A trick we have used with some success when dealing with more finicky walleyes this time of year is to play a game of cat-and-mouse with them. Say you are watching a fish on your locator but the fish doesn’t bite your offering immediately. That’s a good time to begin raising the bait up aggressively – often several feet – jiggle it and then raise it up some more (often having to reel in line). It is important to watch your depth finder to see how far and how aggressively you can try to pull the fish up and get it to bite. But this time of year pulling a walleye up 10 to 15 feet before it bites is not uncommon. It’s a trick to keep in mind that can often pay off big.
So what are the best baits to use for these “aggressive” actions? One of the most productive is what we call Glide Baits, like Moonshine Lure’s Shiver Minnow, This “minnow-like” jigging lure has a dramatic side-to-side darting movement when jigged, giving you great horizontal coverage of the area under your ice hole. The Shiver Minnow comes in a variety of sizes and in an array of awesome “glow” color patterns that last a long time and are deadly during the prime-times of dusk and dawn when walleyes tend to feed the heaviest.
Jigging spoons are another great choice for this time of year. You want to choose spoons that offer lots of flash, but also have a distinct and enticing flutter on the drop. Top choices here would include the Clam Blade Spoon, the ever-popular Swedish Pimple and Acme’s Sidewinder and Kastmaster spoons. Another lure we are anxious to put to use this season is Clam’s new Time Bomb Spoon. Each of these have their own distinct shape and therefore feature different flash and flutter patterns. Trying a variety of lures will help you to dial-in the right one to get the most bites.
A big key to success with any ice jigging spoon is to know where your lure is in relation to the bottom at all times. Let out enough line to position your lure about six inches off the bottom when your rod tip is at a set position above the ice. Then, when you stroke the lure up and let it free-fall and flutter down, the spoon will stop just above the bottom, provided you return your rod tip to the pre-set position. Hold your rod still for just a second or so before imparting any more action to the lure. This moment as the spoon is at the bottom of the stoke and still slightly spinning, twisting and glinting is where it resembles a dying baitfish fighting off the final death throws, and it’s this moment most strikes will occur.
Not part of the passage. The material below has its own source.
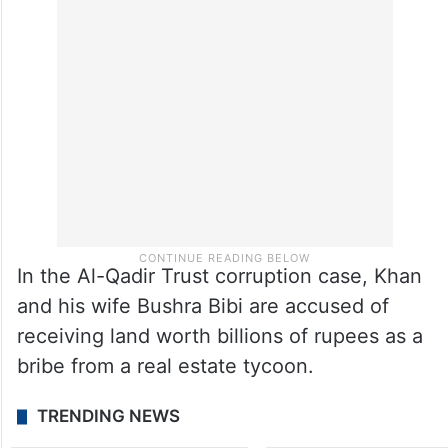
In the Al-Qadir Trust corruption case, Khan
and his wife Bushra Bibi are accused of
receiving land worth billions of rupees as a
bribe from a real estate tycoon.
TRENDING NEWS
Now while Glide baits and Spoons are aggressive presentations and great at attracting walleyes from a distance, it can also be a good idea to incorporate a bit of finesse into your plan as well. We like to employ a Deadstick to the set-up, rigging a small jig tipped with a minnow on a rod we set in a second hole near our jigging hole. Set the jig so it sits about a foot off the bottom. Many times, you will draw fish in with the more aggressive lure, only to have it bite the less aggressive offering. On an LCD unit like the Lowrance Elite-5 Ice Machine’s we use, the jig will appear as a straight line on the screen. If that line all of a sudden gets wider, that indicates a fish has nosed up to the jig or is biting it.
Stay aggressive with actions and lures, but remain very cautious of the ice thickness and your over-all safety out on the ice. Remember, even though you are on ice, early ice has the warmest water and offers the most aggressive walleyes during the ice fishing season, making a great time to get your Next Bite.